More than two years after the withdrawal of the last U.S. troops from Iraq, so-called Iraq War Syndrome is alive and well: The U.S. public remains deeply opposed to any U.S. intervention in the Middle East, especially in Iraq. Which only makes what President Barack Obama has to do in Iraq all the more difficult.
The administration’s task is to re-establish a robust counterterrorism partnership with the Iraqi government before the country fragments under the persistent hammer strokes of an ascendant al-Qaida.
To say that this will be easier said than done is even more of an understatement than to observe that the U.S. war in Iraq did not go exactly as planned.
The growing peril that confronts the United States is best understood by viewing the all-out civil war in Syria and the deepening crisis next door in Iraq as a single battlefield. That’s how al-Qaida in Iraq views it: The group has even renamed itself as the Islamic State of Iraq and Syria to reflect its vision and growing ambitions.
In Syria, the Sunni militants of ISIS, estimated at more than 10,000, have emerged as the dominant force among the many rebel factions fighting the government of Syrian dictator Bashar Assad. ISIS has captured broad swaths of territory in northern and eastern Syria, and U.S. intelligence officials say it has already begun plotting to export sectarian violence to the wider region in the hopes of raising a Sunni caliphate out of the eventual ashes.
That is a dream of Islamic jihadis stretching back well before Osama bin Laden.
Nowhere is that agenda on a faster track than in Iraq, where in recent weeks ISIS has boldly planted the black flag of al-Qaida in the strategic Sunni crossroads cities of Ramadi and Fallujah, capitalizing on seething Sunni resentment against the majority Shiite government of President Nouri al-Maliki.
Al-Qaida’s wanton murder of mostly Shiite Iraqis helped make 2013 by far the worst year of violence since al-Qaida in Iraq almost plunged the country into an all-out sectarian civil war in 2006-2007. Then, there were more than 140,000 U.S. troops to douse the flames. No such firebreak exists today.
Aware of the peril and shaken by the recent fall of Fallujah, the Obama administration recently fast-tracked the sale of missiles, surveillance drones and prop planes to Baghdad.

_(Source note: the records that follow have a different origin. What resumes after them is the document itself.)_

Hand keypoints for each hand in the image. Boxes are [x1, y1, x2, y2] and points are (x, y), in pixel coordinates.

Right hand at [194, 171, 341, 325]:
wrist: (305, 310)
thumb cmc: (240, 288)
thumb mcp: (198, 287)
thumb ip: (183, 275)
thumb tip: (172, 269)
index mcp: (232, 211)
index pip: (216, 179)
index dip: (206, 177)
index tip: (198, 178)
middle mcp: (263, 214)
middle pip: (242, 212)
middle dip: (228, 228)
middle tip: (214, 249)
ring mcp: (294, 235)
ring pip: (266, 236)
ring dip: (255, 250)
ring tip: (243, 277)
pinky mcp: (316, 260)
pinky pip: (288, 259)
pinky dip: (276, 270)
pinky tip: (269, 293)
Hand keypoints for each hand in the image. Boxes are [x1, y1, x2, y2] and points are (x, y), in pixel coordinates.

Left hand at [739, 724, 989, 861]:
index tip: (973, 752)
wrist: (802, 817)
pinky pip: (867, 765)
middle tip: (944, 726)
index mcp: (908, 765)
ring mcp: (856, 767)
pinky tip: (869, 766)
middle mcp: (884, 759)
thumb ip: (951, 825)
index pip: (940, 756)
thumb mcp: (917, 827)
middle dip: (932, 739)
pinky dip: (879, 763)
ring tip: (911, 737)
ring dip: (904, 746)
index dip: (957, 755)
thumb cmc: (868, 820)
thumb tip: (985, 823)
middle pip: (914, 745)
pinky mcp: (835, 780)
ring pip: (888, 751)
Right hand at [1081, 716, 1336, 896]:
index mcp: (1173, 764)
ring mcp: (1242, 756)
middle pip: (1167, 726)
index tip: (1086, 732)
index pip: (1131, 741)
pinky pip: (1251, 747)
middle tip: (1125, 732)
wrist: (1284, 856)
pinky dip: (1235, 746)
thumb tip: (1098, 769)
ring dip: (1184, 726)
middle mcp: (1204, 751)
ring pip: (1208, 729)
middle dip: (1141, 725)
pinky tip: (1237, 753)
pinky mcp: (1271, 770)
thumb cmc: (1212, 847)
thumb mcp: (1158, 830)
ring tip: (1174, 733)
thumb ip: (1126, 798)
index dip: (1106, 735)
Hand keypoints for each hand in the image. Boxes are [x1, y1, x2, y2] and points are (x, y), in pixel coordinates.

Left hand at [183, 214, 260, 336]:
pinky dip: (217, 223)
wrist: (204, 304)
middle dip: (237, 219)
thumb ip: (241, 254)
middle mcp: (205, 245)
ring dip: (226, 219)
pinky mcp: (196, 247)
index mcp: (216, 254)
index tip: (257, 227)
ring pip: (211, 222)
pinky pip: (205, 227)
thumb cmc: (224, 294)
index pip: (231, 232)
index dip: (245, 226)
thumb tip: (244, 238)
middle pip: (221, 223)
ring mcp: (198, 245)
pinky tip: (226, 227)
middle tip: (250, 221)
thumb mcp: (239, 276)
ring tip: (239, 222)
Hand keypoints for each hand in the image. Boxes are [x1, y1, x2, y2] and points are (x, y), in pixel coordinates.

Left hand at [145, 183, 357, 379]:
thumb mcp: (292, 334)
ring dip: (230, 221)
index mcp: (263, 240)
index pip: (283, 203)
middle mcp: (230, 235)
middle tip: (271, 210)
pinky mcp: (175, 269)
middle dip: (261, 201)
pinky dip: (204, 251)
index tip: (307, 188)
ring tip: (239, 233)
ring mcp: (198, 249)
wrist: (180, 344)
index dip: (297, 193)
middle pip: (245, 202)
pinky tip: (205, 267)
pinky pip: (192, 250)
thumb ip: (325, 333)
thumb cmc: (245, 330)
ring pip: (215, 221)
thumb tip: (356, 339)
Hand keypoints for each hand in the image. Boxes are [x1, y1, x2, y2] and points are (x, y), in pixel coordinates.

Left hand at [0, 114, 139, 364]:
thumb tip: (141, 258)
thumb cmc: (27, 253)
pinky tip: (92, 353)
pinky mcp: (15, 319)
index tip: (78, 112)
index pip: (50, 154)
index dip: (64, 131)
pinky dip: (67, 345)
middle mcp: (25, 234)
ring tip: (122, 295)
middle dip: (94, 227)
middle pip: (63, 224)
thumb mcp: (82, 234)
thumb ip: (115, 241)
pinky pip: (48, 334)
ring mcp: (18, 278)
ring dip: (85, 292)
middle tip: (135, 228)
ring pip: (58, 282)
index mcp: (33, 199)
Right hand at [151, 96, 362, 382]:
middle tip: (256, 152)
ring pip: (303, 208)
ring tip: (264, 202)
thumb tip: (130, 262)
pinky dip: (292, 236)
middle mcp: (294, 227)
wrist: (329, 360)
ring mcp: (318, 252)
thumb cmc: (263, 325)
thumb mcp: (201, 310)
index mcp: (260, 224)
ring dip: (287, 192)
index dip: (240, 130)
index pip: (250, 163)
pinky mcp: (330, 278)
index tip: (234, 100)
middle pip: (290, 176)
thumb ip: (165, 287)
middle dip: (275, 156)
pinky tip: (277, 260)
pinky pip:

The Senate also appears close to approving the lease and sale of a few dozen Apache helicopters. Secretary of State John Kerry says that the U.S. is working with the Iraqi government and Sunni tribal leaders in an effort to "support them in every possible way," though he rules out "boots on the ground" and emphasizes that this is "their fight."
Such reticence by the U.S. sounds an uncertain trumpet. A relatively low-cost and moderate-risk model -- requiring the deployment of teams of U.S. intelligence, special forces and contractor personnel using advanced surveillance tools -- is the stock-in-trade of U.S. counterterrorism operations.
Critics worry that Maliki’s Shiite-dominated government might turn U.S. weapons on perceived foes in the Sunni tribal ranks; given the increasingly sectarian style of his rule, that’s a legitimate fear.
That’s why the Obama administration should make its military aid explicitly conditional on a new political effort by Maliki for a rapprochement with Sunnis. Sunni leaders, who dominated during the long reign of Saddam Hussein, have also been slow to adjust to their minority status. But Maliki is in charge and must take the initiative.
For its part, the U.S. is undoubtedly loath to be drawn back into the sectarian intrigues of Iraq. At the same time, the U.S. remains the only viable mediator between Iraq’s warring factions, which still tend to view politics as a zero-sum game with life-or-death consequences.
None of which is to say that the task ahead in Iraq, like the past decade there, will be easy.
Paradoxically, Barack Obama -- who won the presidency based in part on his opposition to the war and whose administration has in part defined itself by getting out of it -- may be the best man to make the case to the American public for remaining involved in Iraq.